I don't even know if he wants a child. But Lexi and I had stayed up reading his Wiki page and looking at his social media profile—triple confirming that Dane is my baby-daddy. And even if he's been a player in the past, his impending death changes things. And honestly, his days of being a player truly did seem behind him. He had donated millions to various charities. And not just one million here, two million there. We're talking hundreds of millions of dollars to our city.
I always wanted Asher to know who his dad is, but I never expected his dad would be dying when we figured out who he was.
And now, standing in the Manhattan office of Westbrook Inc., a venture capitalist firm, tears well up in my eyes again. The secretary is frazzled, and I am sure she has been fielding calls all day. In fact, I watch her phone lines blinking and she keeps putting people on hold while I wait my turn.
Eventually, she looks up at me, informing me that Dane isn't seeing anyone. But I had already forced my way past security, insisting and crying and eventually getting to his secretary. No way am I leaving without seeing him.
When she calls Dane, telling him someone's here to see him, he refuses to see me.
That's when I give up being polite.
This is worth causing a scene over.
And now I'm standing across from Dane Westbrook in his office. His face is written with shock over seeing me.
One look tells me everything I need to know.
He remembers me.
He remembers our time together.
And then I look at his handsome face. His eyes brim with a pain he hadn't experienced when we made Asher. He possesses a sorrow that a man so young shouldn't know.

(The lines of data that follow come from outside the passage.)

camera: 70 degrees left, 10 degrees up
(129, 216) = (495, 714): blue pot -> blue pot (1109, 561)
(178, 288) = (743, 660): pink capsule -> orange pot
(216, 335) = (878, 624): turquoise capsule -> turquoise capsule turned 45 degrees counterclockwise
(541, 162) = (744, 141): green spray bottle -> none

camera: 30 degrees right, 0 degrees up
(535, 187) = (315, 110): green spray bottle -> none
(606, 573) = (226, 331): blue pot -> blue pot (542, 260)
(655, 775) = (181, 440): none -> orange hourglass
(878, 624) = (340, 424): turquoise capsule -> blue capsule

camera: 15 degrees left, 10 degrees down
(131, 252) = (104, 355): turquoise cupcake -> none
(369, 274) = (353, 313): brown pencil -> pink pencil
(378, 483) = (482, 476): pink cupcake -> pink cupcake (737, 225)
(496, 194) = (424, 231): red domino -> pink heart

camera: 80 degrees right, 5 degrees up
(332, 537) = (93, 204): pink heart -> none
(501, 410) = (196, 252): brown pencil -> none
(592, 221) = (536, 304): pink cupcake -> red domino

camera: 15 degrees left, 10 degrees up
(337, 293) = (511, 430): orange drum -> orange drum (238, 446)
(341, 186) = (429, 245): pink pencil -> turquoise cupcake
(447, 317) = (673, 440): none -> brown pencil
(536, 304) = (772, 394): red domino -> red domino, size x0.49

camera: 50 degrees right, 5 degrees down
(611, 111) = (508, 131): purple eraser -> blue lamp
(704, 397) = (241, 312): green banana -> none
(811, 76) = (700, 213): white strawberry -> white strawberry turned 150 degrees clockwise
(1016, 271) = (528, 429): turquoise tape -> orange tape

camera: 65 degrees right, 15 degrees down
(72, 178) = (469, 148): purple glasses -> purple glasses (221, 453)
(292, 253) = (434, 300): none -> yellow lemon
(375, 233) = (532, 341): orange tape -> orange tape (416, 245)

Dane is dying. And no matter how many times I wished I knew who he was, for Asher's sake, I never imagined this moment going down like this.
I never imagined that the moment I found out his name I would also find out he had a timestamp on his life.
"Oh, God," he says, rising from his chair. The realization that I'm here clearly shocks him and he grips the edge of the desk, his biceps flexing and his button-down shirt stretching over his muscles. Even if he's sick, he's as strong as ever.
In control.
Taking him in takes my breath away.
He looks like Asher. My Asher.
And Asher looks just like him. Tears spring to my eyes, completely in shock at this revelation. I blink back my emotions, imagining Dane's baby pictures, certain they would show the same blond curls and bright blue eyes and cheeks with dimples. Dane's baby pictures would be mirror images of Asher's.